Cancers de la peau

Environ 80 000 cancers de la peau sont détectés annuellement en France. Selon l’INCa (Institution National du Cancer), le nombre de cancers de la peau a plus que triplé en 30 ans.

Les carcinomes représentent 90 % des cancers cutanés diagnostiqués en France. Ces cancers de la peau sont les plus courants, y compris parmi tous les cancers de l’adulte. Dans l’immense majorité des cas, ils ne menacent pas le pronostic vital mais peuvent prendre des formes plus graves. C’est une tumeur maligne qui prend son origine dans les cellules épithéliales, qui constituent la peau et certaines muqueuses. Il est très fréquent chez les sujets de type caucasien. Au sein des carcinomes, deux groupes principaux de cancers sont définis :

Les carcinomes

basocellulaires




Ils représentent 70 % des carcinomes cutanés. Ce sont les plus fréquents et les moins graves dans la mesure où ils menacent rarement le pronostic vital. En effet, leur développement, à partir de la couche basale de l’épiderme, reste local. Ils ne métastasent jamais et leur ablation complète assure la guérison du patient.

Leur traitement doit néanmoins être précoce car ces tumeurs peuvent s’étendre en surface, ce qui peut rendre l’exérèse difficile et entraîner des séquelles esthétiques ou fonctionnelles. Ils apparaissent le plus souvent après 50 ans, mais peuvent toucher des individus plus jeunes. Ils sont habituellement localisés sur les parties découvertes du corps (visage, cou, dos des mains, ...). Ces cancers augmentent progressivement de taille.

Leur danger est lié à leur potentiel invasif local qui va entraîner des destructions tissulaires. Le traitement de première intention est l’ablation chirurgicale.

Les carcinomes

épidermoïdes




Ils sont plus rares (20 % des cancers cutanés) mais plus agressifs. Ils apparaissent surtout après 60 ans et surviennent, comme les précédents, préférentiellement sur des zones découvertes.

Contrairement aux carcinomes basocellulaires, ils se développent parfois sur des lésions dites précancéreuses : kératoses actiniques (ce sont des modifications de la peau ayant l’aspect de croûtes qui reposent sur une base rouge, ces lésions ne sont pas cancéreuses mais peuvent se transformer en carcinomes épidermoïdes).

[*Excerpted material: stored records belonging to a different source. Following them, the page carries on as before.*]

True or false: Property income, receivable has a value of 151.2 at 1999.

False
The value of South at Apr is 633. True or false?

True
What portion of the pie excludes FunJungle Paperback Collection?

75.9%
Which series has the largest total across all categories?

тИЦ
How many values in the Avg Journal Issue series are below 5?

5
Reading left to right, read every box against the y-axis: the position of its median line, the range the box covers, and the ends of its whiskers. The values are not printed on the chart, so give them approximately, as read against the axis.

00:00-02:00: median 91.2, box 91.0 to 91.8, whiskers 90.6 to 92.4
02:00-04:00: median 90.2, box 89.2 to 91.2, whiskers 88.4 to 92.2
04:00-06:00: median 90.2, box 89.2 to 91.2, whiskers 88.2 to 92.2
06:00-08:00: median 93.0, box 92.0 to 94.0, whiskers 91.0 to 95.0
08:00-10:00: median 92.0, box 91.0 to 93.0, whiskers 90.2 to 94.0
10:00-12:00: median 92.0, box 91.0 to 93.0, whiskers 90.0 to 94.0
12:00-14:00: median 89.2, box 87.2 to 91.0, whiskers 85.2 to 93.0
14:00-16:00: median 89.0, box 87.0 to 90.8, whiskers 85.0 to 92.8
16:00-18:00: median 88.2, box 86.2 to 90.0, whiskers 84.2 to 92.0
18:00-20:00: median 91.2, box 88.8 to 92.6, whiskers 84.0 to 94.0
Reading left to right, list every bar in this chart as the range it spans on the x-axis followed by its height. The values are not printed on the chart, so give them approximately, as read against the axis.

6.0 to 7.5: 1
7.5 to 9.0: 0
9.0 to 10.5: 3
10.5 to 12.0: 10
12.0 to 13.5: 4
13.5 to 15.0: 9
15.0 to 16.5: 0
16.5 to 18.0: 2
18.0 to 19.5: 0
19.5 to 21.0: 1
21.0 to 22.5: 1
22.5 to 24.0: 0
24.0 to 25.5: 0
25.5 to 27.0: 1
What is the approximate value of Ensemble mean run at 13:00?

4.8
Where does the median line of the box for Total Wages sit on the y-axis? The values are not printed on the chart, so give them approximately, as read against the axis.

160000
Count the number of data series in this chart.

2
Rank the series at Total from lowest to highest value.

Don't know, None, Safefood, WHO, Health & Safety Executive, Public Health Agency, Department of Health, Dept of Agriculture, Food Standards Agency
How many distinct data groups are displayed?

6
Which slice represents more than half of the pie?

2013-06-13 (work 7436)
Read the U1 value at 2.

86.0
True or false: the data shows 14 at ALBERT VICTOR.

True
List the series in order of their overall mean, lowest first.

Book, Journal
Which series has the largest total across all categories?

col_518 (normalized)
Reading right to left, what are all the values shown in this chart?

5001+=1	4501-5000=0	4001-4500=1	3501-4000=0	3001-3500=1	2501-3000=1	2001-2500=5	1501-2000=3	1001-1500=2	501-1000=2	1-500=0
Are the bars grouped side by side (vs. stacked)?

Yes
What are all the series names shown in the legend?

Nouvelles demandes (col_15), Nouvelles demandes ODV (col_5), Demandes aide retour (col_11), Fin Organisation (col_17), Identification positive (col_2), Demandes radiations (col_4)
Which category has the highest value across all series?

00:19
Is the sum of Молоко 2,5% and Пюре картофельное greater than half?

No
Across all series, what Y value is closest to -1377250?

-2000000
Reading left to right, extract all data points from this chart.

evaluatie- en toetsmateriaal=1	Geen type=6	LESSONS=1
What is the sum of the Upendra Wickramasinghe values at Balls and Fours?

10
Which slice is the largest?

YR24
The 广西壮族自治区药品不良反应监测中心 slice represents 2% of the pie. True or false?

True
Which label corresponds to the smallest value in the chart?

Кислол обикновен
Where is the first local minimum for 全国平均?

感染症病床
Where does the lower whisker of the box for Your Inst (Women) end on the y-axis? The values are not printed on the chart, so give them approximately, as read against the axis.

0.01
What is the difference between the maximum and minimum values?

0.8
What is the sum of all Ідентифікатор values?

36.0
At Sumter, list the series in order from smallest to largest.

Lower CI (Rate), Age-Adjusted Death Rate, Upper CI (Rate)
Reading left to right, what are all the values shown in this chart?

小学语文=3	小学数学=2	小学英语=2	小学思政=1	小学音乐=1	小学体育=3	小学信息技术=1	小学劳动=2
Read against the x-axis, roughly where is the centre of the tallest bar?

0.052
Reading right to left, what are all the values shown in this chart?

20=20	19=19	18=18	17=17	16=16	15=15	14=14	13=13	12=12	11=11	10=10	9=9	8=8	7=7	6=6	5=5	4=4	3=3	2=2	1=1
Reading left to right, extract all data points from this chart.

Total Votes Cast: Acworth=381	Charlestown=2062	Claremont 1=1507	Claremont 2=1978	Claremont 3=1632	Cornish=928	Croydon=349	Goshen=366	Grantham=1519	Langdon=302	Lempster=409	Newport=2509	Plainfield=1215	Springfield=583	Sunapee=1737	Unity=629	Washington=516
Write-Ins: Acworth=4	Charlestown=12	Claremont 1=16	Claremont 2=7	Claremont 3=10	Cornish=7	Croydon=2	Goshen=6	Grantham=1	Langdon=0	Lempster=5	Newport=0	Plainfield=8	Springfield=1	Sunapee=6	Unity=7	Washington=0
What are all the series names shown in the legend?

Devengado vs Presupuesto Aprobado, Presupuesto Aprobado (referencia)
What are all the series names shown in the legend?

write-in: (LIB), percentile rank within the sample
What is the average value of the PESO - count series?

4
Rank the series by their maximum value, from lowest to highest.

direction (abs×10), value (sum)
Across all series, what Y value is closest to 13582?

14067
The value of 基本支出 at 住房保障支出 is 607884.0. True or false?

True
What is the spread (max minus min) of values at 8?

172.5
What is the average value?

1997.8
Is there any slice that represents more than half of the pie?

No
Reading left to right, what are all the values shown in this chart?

Ces cancers peuvent aussi apparaître sur des radiodermites (modifications de la peau produites par les radiations ionisantes), sur des cicatrices de brûlures, des plaies chroniques. Des virus de type HPV sont suspectés de jouer un rôle dans la genèse de certains de ces cancers localisés aux muqueuses (col de l’utérus, anus).

Plus agressifs que les carcinomes basocellulaires, ils sont susceptibles d’envahir les ganglions lymphatiques et se disséminer dans d’autres organes (poumons, foie, cerveau).

Les plus agressifs sont ceux localisés aux zones péri-orificielles et aux muqueuses (nez, bouche, organes génitaux).

Le mélanome est le cancer de la peau le plus grave, les mélanomes cutanés représentent 10 % des cancers de la peau. Cette tumeur maligne peut apparaître sur une peau saine (70 à 80 % des cas) ou résulter de la transformation maligne d’un grain de beauté (nævus). Les UV jouent un rôle important dans leur apparition. Avec 15 404 nouveaux cas de mélanomes cutanés estimés en 2017 en France métropolitaine, le mélanome cutané se situe au 9e rang des cancers, tous sexes confondus, et représente 3,7 % de l’ensemble des nouveaux cas de cancers et 1,2 % des décès.

Près des trois quarts des cas sont diagnostiqués au-delà de 49 ans. On estime en France le nombre de décès imputables à ce cancer à 1 783 en 2017. Lorsqu’il est détecté tôt à un stade peu développé, il peut la plupart du temps être guéri. Le traitement repose alors sur une exérèse chirurgicale.

À l’inverse, un diagnostic tardif réduit considérablement les chances de guérison car ce cancer a un fort potentiel métastasique : il peut s’étendre rapidement aux relais ganglionnaires et à d’autres organes. Quelques mois peuvent suffire pour qu’un mélanome devienne très agressif et s’étende à d’autres parties du corps (métastases). Les mélanomes cutanés diagnostiqués à un stade métastatique sont de mauvais pronostics, les taux de survie à 5 ans ne dépassant pas 20 % pour ces patients.

Agir rapidement est donc vital, c’est pourquoi la prévention et le diagnostic précoce sont essentiels.